Shaw broke in: “You don’t think I can see him?”
“Not right now.”
“Then tell us. All of it. Everything they did to him. Everything you saw.”
“Shaw,” North said.
Shaking his head, Shaw said, “I want to know. We need to know.”
“This isn’t a good idea,” North said. “Everybody needs to cool down.”
“Go ahead,” Shaw said, his gaze fixed on Barr as though North hadn’t spoken. “All of it.”
Barr opened his mouth, but steps down the hallway interrupted him. A female uniformed officer came towards them. Stocky, wide-hipped, she was strikingly beautiful: her dark hair in a twist-up bun, her dark skin glowing under the fluorescents, her dark eyes fringed with gold. Her name tag said Kelso. She gave them a long look and then glanced at Barr.
“It’s fine,” he said, waving a hand in a weary gesture. “They know most of it already, and they’ll bully the rest of it out of me soon enough.”
“The techs are still working his house,” Kelso said, throwing another glance at Shaw and North, “but it’s not promising.”
“Nothing? You’re telling me they’ve got nothing on who did this.”
Kelso’s mouth was a hard line; she shook her head.
“Jesus Christ,” North said. “How is that possible?”
/> “Give me a minute,” Barr said to Kelso. She nodded and retreated a few paces.
“What’s going on?”
“Somebody was looking for something at Jadon’s house.” Barr’s bushy eyebrows contracted. “There’s been a string of break-ins, actually. All at the homes of police officers. And I have no fucking idea who’s doing it or what they’re looking for.”
North glanced at Shaw.
“What?” Barr asked.
“We just dragged somebody in to talk to Dzeko about those break-ins. Jadon was there. He was fine. I mean, he looked a little rough. But he was fine.”

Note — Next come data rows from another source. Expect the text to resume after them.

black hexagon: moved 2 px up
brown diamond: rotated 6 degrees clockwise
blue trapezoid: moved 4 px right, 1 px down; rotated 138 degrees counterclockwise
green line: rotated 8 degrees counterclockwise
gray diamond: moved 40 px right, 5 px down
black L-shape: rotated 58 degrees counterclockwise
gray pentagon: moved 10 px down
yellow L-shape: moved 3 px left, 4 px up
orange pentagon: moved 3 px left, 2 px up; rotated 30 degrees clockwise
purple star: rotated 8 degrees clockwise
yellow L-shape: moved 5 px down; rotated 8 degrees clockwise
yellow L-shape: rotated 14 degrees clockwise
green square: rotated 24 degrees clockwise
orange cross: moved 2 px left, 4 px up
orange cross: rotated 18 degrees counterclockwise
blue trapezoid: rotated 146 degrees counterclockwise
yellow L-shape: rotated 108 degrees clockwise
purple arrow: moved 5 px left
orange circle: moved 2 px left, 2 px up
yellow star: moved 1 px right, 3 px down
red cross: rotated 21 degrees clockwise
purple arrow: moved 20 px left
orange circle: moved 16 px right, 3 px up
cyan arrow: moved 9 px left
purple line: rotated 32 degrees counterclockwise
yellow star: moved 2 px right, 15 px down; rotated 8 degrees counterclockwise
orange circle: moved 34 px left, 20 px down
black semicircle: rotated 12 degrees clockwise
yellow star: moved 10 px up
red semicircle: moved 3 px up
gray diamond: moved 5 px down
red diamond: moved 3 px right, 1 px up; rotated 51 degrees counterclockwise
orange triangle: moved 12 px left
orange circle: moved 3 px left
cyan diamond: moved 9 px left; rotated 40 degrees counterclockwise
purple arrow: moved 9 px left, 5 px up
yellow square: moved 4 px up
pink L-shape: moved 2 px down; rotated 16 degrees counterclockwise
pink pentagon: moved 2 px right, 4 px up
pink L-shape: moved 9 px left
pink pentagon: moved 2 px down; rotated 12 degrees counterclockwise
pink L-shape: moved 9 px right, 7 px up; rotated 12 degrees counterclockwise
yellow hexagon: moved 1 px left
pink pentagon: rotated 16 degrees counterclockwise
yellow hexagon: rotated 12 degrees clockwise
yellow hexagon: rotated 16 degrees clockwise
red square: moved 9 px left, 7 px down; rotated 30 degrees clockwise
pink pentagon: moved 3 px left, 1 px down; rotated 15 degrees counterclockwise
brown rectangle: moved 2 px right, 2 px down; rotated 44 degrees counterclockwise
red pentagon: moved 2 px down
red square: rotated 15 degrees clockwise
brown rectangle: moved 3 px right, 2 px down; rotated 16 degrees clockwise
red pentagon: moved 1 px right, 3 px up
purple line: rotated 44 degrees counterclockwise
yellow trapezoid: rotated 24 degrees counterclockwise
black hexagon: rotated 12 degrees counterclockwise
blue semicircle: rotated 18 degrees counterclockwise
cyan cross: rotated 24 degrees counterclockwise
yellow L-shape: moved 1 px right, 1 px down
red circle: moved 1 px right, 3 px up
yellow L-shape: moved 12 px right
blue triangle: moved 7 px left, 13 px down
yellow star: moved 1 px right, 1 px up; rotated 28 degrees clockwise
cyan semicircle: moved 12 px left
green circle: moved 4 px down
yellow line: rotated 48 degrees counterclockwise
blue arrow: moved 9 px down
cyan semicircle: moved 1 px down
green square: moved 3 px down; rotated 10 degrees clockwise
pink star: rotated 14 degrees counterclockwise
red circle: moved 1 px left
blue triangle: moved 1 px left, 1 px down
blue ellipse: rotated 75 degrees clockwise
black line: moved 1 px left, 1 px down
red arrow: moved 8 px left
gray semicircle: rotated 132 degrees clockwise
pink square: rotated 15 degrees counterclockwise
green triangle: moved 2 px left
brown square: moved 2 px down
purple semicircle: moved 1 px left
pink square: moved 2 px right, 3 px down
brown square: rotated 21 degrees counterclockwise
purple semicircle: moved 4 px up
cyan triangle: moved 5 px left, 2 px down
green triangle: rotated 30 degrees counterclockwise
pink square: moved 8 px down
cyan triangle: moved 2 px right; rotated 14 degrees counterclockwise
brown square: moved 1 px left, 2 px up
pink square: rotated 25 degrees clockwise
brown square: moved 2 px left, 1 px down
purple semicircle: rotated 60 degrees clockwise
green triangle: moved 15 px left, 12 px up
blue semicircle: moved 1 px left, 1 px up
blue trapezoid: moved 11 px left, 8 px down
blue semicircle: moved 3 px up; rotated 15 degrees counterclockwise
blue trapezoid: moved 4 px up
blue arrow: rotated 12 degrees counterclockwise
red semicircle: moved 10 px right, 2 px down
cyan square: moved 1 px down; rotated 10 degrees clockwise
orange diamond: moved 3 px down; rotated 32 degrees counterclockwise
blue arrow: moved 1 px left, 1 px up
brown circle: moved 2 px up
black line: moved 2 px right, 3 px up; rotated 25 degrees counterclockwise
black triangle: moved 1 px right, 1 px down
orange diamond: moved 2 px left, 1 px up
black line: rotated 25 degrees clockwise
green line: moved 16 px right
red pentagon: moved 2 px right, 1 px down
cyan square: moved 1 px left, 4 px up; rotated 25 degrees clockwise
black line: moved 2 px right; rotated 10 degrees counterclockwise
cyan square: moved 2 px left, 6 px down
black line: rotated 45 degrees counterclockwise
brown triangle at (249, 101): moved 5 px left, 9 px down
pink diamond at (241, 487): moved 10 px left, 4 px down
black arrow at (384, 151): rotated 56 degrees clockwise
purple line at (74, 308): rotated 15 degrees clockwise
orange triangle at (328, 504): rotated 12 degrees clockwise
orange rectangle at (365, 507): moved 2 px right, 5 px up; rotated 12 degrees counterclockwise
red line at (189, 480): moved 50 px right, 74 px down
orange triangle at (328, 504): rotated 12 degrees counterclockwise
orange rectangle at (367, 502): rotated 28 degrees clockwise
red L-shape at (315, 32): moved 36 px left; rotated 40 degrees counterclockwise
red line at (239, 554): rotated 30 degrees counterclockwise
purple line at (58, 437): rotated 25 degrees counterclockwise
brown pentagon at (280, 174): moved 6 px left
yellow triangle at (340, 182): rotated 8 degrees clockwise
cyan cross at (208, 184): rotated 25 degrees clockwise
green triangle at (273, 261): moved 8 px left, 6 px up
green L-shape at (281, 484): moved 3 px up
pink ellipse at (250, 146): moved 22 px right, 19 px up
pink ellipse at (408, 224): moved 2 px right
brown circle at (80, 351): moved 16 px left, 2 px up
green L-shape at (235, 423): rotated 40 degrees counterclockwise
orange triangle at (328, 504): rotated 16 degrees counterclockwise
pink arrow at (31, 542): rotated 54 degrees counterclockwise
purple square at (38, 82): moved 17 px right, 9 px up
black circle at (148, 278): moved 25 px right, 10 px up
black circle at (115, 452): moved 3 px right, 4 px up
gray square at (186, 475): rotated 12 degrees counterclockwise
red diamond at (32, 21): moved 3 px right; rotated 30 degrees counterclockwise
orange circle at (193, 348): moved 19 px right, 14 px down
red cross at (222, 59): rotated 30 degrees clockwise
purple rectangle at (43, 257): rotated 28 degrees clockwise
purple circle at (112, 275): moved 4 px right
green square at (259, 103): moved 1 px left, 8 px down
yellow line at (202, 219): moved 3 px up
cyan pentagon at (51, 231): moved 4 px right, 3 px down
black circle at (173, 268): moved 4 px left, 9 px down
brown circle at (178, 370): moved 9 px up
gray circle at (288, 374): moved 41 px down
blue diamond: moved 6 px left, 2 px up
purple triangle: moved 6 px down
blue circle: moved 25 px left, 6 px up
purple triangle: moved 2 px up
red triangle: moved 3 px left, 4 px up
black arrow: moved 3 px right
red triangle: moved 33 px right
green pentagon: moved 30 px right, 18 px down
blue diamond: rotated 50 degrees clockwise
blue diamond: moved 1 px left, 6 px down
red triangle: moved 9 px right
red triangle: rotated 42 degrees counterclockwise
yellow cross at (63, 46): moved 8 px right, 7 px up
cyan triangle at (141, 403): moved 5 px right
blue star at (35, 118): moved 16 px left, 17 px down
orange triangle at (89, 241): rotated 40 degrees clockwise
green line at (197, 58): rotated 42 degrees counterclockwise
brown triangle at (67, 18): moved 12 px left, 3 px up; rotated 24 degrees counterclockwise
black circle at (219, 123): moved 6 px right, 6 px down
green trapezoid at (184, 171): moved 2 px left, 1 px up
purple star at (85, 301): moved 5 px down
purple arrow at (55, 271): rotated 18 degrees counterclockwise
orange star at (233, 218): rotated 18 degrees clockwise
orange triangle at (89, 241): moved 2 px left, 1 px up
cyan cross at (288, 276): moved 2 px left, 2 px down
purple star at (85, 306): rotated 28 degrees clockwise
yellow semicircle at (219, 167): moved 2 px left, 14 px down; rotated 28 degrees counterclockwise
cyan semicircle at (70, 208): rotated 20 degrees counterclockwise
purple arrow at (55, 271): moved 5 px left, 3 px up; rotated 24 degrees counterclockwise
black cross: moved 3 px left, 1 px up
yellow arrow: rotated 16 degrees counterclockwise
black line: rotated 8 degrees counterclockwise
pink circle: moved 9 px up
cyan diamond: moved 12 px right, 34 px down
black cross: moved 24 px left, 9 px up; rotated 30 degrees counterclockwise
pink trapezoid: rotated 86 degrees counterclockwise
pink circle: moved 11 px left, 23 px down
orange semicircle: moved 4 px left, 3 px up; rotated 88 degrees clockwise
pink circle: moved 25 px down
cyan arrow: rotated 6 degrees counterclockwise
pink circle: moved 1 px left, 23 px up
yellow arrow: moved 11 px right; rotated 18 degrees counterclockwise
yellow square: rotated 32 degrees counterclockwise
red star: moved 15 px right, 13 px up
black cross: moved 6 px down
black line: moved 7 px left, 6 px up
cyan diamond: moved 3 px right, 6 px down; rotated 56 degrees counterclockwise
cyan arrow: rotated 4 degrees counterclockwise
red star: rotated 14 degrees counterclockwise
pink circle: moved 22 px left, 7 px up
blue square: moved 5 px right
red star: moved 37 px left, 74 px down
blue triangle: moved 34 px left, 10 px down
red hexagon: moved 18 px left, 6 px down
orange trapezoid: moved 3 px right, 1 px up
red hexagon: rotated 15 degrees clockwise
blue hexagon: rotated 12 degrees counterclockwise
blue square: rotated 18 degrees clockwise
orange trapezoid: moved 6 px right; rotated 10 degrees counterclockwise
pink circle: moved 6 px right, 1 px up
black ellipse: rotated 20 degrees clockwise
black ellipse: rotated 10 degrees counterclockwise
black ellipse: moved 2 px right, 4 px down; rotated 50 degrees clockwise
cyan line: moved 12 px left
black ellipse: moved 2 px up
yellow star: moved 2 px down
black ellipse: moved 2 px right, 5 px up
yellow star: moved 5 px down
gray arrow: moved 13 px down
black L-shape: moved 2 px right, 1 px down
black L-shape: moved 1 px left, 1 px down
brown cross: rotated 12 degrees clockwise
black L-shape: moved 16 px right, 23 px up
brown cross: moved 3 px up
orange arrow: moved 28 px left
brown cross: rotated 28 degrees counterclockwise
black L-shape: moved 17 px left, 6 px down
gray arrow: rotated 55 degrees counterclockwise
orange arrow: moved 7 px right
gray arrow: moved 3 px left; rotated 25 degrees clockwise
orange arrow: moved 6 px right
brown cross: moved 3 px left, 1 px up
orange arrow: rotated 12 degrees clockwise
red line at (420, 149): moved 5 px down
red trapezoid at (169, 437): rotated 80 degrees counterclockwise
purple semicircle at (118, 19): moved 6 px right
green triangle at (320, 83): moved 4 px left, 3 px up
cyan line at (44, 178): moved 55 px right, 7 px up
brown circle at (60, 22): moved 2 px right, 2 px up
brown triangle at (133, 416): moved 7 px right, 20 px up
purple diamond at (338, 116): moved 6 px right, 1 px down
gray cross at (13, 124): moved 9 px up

Barr’s eyes grew distant; he rubbed his goatee.
Shaw said, “They were beating information out of him? Is that what you mean? They tortured him until he told them what they wanted to know?”
“If he told them,” Barr said. “I don’t think he did.”
“Why?” Shaw said.
“Because he’s still alive,” North said. “That’s what you mean, right?”
Barr nodded. “We think he got away, and they shot him, trying to stop him.”
“Barr,” a voice roared from down the hallway. “What kind of fucking game do you think you’re playing?”
Detective Philip Taylor was old and big; he had a craggy nose and shoulders like a linebacker. He stormed down the hall toward them, shooting a finger at Shaw and North. “Get the fuck out of this hospital and stay the fuck away from this investigation.”
North grabbed Shaw’s arm, but Shaw shook him off. “I want to know what happened to Jadon,” Shaw said, his voice hard, almost unfamiliar to North’s ears.
Taylor sneered. “Why? Because he was your boyfriend? Get out of here before I charge you with obstruction and trespassing and whatever else I think will stick.”
“Phil,” Barr said. “Hold on.”
“Go home,” Taylor told him. “You too. You know you shouldn’t be here. If this goes under a microscope, you’re not going to be doing your partner any favors.”
“What does that mean?” Shaw said. He glanced at Barr. “What didn’t you tell us?”
“Now,” Taylor roared. “Get off this floor. Get out of this hospital.” Then, without waiting to see if he’d been obeyed, Taylor wheeled around, grabbed Barr, and marched him down the hall toward where Kelso was waiting.